Отведя своего спутника в сторону, я поделился с ним своими мыслями по этому поводу.
— Право, капитан Пок, с этими бедными созданиями, мне кажется, обращаются чрезвычайно несправедливо! — сказал я. — Какое право имеют эти два мерзких субъекта распоряжаться существами, гораздо более привлекательными на вид и, конечно, умственно более развитыми, чем они сами, и под угрозой плетки принуждать их так нелепо прыгать, не справляясь с их чувствами и желаниями? Это нетерпимое угнетение требует немедленного вмешательства.
— Король!
— Король или подданный, это не меняет нравственной уродливости их поступков. Чем эти невинные существа заслужили такое унижение? Разве они не из плоти и крови, как мы сами? Разве они не ближе к нам по внешнему облику, а, может быть, и по разуму, чем все другие животные? Разве можно терпеть, чтобы с нашим ближайшим подобием, с нашими двоюродными братьями поступали таким образом? Разве они собаки, что с ними обращаются как с собаками?
— По-моему, сэр Джон, на свете нет собаки, которая могла бы сделать такое сальто-мортале. Их выкрутасы поистине удивительны!
— Да, сэр! Но не только удивительны, они возмутительны. Поставьте себя, капитан Пок, на миг в положение одного из этих созданий.

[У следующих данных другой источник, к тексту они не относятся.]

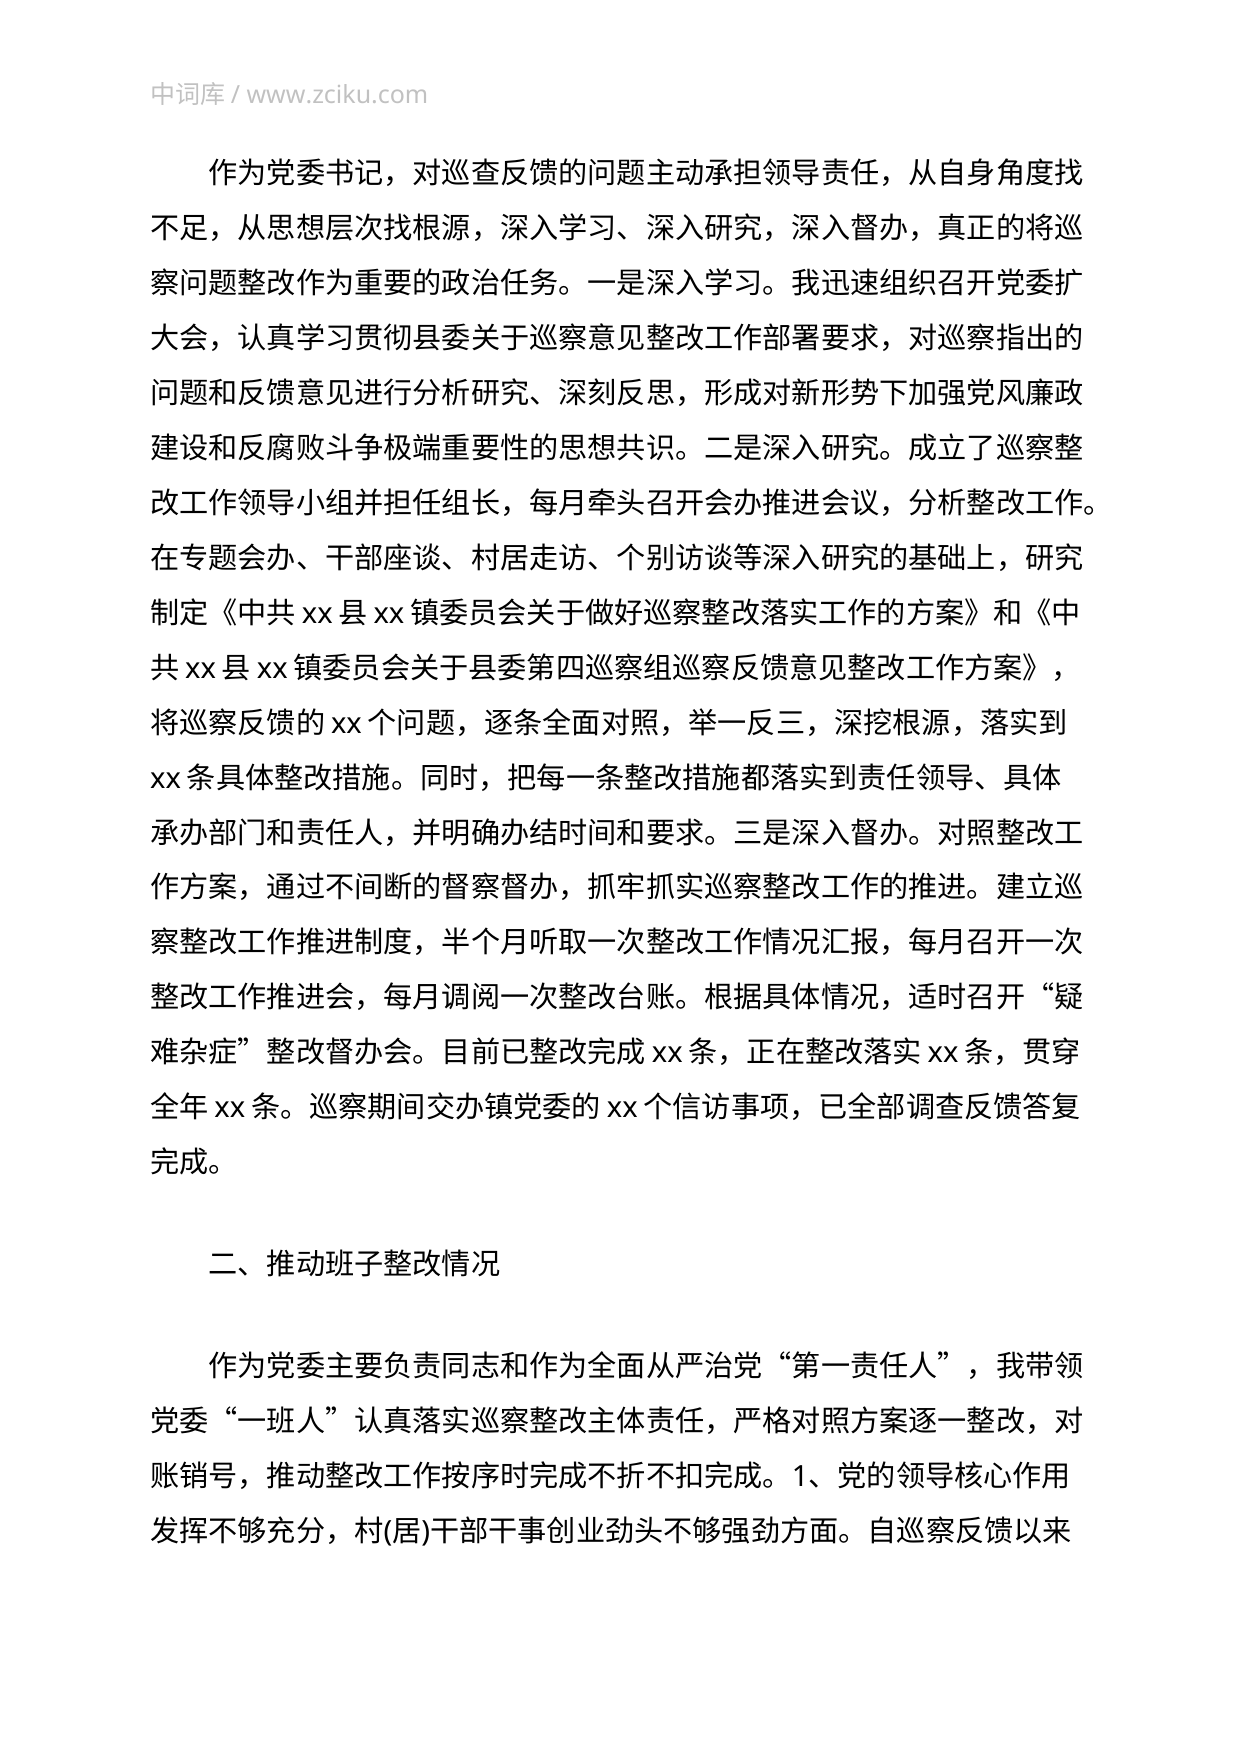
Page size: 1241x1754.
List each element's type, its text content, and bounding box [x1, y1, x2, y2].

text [150, 1342, 1090, 1549]
text 作为党委书记，对巡查反馈的问题主动承担领导责任，从自身角度找不足，从思想层次找根源，深入学习、深入研究，深入督办，真正的将巡察问题整改作为重要的政治任务。一是深入学习。我迅速组织召开党委扩大会，认真学习贯彻县委关于巡察意见整改工作部署要求，对巡察指出的问题和反馈意见进行分析研究、深刻反思，形成对新形势下加强党风廉政建设和反腐败斗争极端重要性的思想共识。二是深入研究。成立了巡察整改工作领导小组并担任组长，每月牵头召开会办推进会议，分析整改工作。在专题会办、干部座谈、村居走访、个别访谈等深入研究的基础上，研究制定《中共xx县xx镇委员会关于做好巡察整改落实工作的方案》和《中共xx县xx镇委员会关于县委第四巡察组巡察反馈意见整改工作方案》，将巡察反馈的xx个问题，逐条全面对照，举一反三，深挖根源，落实到xx条具体整改措施。同时，把每一条整改措施都落实到责任领导、具体承办部门和责任人，并明确办结时间和要求。三是深入督办。对照整改工作方案，通过不间断的督察督办，抓牢抓实巡察整改工作的推进。建立巡察整改工作推进制度，半个月听取一次整改工作情况汇报，每月召开一次整改工作推进会，每月调阅一次整改台账。根据具体情况，适时召开“疑难杂症”整改督办会。目前已整改完成xx条，正在整改落实xx条，贯穿全年xx条。巡察期间交办镇党委的xx个信访事项，已全部调查反馈答复完成。 [150, 150, 1090, 1181]
text 二、推动班子整改情况 [150, 1241, 1090, 1283]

Вообразите, что на ваши могучие плечи напялен гусарский доломан, ваши нижние конечности облачены в юбочку, на голове у вас испанская шляпа с облезлыми перьями, на боку болтается деревянная шпага, а в руки вам сунули метелку и что савояры плеткой заставляют вас проделывать сальто-мортале на потеху зрителям. Как бы вы поступили в таком случае?
— Да я бы, сэр Джон, без всякой жалости отделал этих двух молодых негодяев, сломал бы шпагу и метлу об их головы, а потом отправился прямо в Станингтон, мой порт приписки.
— Так, сэр, допустим, вы могли бы расправиться с савоярами, которые еще молоды и слабы…
— А хоть бы на их месте была пара французов! — перебил капитан, сверкая глазами, как волк. — Скажу вам прямо, сэр Джон Голденкалф: я человек и не потерпел бы таких обезьяньих штучек.
— Прошу вас, мистер Пок, не употребляйте это выражение в пренебрежительном смысле. Правда, мы называем этих животных обезьянами. Но разве мы знаем, как они сами себя называют? Человек — всегда лишь животное, и вы должны хорошо знать…
— Послушайте, сэр Джон, — снова прервал меня капитан, — я не ботаник и учился только тому, что необходимо охотнику на котиков, чтобы плыть, куда ему нужно, но я хочу спросить вас об одном: свинья тоже животное?